One of South Jersey’s smallest high schools is home to one of this season’s most exciting girls basketball teams.
While larger schools such as Cherokee and non-public powers such as Bishop Eustace and Paul VI have earned most of the headlines so far this season, Palmyra has been a dominant force among the small schools in the region. The Panthers’ 47-29 win over Florence last Wednesday was their 16th in a row and pushes the team’s record to 17-1. Only Cherokee and Trenton Catholic have a better winning percentage in South Jersey this season than Palmyra.
“I thought we were going to be good, not 17-1 good though,” senior Ashanti Taylor said following last Wednesday’s game. “This is a really good season. I didn’t even expect it.”
Not only has Palmyra accomplished one of the region’s longest win streaks of the year, but they’ve done so while playing a brand of fast, aggressive and exciting basketball. The Panthers play a ferocious, swarming defense where multiple players converge on the ball once it gets anywhere close to the hoop. Once they gain possession, Palmyra’s favorite thing to do is go on a fast break or throw a long pass down the court to an open player for easy points.
“We love to run,” Taylor said. “We don’t like slow-paced basketball. We like fast-paced basketball. We like running up and down the court, rebound, sprint down the court, try and get the ball.”
Palmyra has been building to a successful 2019-2020 season since last year, having returned nearly its entire roster from an 18-10 team that advanced to the South Jersey Group 1 semifinals a year ago. After a strong finish to last season, head coach Sean Brady felt this year’s team was capable of taking a huge step forward.
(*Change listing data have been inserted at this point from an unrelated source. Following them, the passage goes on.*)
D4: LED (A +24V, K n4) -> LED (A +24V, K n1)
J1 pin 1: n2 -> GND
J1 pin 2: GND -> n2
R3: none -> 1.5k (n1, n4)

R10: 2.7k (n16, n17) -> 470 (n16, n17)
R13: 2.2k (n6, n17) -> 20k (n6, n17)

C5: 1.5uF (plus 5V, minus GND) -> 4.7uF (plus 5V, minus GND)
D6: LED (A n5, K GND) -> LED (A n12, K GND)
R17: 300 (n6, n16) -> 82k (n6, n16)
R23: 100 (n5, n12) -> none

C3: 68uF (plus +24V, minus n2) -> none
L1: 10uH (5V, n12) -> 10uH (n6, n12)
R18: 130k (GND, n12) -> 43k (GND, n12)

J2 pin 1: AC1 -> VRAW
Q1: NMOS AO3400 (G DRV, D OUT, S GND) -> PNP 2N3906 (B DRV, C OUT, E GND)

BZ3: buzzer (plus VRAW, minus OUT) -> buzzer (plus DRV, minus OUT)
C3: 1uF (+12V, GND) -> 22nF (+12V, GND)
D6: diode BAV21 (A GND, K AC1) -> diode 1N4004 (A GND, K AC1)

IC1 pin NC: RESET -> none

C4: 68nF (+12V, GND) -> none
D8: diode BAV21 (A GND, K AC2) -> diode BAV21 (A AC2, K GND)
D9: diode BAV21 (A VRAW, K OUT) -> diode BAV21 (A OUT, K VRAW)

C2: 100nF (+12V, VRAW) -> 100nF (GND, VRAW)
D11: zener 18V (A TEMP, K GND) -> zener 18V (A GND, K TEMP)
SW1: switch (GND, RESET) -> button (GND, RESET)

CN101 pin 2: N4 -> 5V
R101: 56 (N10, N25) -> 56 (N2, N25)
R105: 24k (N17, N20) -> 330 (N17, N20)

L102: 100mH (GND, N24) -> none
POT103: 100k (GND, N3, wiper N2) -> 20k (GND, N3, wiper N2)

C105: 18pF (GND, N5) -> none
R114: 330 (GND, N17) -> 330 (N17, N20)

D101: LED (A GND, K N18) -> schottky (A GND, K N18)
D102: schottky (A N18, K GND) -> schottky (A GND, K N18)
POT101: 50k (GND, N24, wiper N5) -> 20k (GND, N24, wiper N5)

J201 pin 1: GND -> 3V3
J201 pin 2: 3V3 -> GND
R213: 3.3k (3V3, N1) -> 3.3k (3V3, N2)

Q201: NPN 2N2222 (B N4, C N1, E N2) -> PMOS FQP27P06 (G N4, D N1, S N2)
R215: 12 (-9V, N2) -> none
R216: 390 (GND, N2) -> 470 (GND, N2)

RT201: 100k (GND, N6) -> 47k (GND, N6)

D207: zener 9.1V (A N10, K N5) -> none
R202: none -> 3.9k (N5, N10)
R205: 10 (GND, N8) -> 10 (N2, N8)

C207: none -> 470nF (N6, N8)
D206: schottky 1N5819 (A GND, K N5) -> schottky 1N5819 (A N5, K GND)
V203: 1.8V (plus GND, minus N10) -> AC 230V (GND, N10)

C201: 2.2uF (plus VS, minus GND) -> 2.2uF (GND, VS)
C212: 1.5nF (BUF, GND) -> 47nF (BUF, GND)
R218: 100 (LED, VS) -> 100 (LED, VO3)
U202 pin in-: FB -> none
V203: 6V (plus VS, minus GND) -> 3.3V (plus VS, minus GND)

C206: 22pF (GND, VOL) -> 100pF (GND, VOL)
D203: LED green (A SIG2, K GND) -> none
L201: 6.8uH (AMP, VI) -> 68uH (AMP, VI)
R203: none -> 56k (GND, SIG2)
“They got a ton of experience last year,” Brady said. “The girls played a lot together over the summer. They work well together and they share the ball.”
It’s one thing to have a roster of players who are familiar with each other, but Palmyra has the extra advantage of featuring players who have known each other for most of their lives. In a small town of a little more than 7,000 people, everyone tends to know each other, and senior Julianna Mackafee believes that has been a good thing for the girls basketball program.
“I feel like, growing up with each other and playing together, we’re just confident in each other,” Mackafee noted. “We don’t take everything too seriously and have fun on the court.”
“This is definitely one of the tightest groups (I’ve coached),” Brady added. “They have fun together. It makes practice fun. They joke with each other. They know when to be serious. It’s good chemistry.”
That tight chemistry also has allowed multiple players to shine this season. Taylor has been the heart of Palmyra’s offense since she stepped on the court as a freshman. She’s averaging about 12 points per game so far in 2019-2020 after leading the Panthers in scoring in her freshman and junior seasons.
Taylor is far from Palmyra’s only threat. Junior Elizabeth Shover has become a force inside, averaging more than 10 points and nearly nine rebounds per game. Mackafee and junior Olivia Falicki have spearheaded Palmyra’s suffocating defense, with each of them averaging 3.4 steals per game to lead the team.
“It’s more about us working together,” Taylor said. “It’s not just one player. On any given night, anyone can be the leading scorer on our team.”
Mackafee believes the team’s ability to work as a unit and its bond could make a difference heading into the final stretch of the regular season. Just a few days before the cutoff for playoff seeding, Palmyra was on track to earn one of the top two seeds in the South Jersey Group 1 playoffs. That seeding could earn the Panthers a few home games in March as well as a lot more attention from opponents across South Jersey.
“We know we have a big target on our back,” Mackafee said. “Every day we know everybody is coming after us, so we have to keep it up.”
“We just have to outwork everybody,” Brady added. “Record doesn’t matter. We’re just going to work harder, whether it’s practice, whether it’s layup skills, whether it’s foul shots.”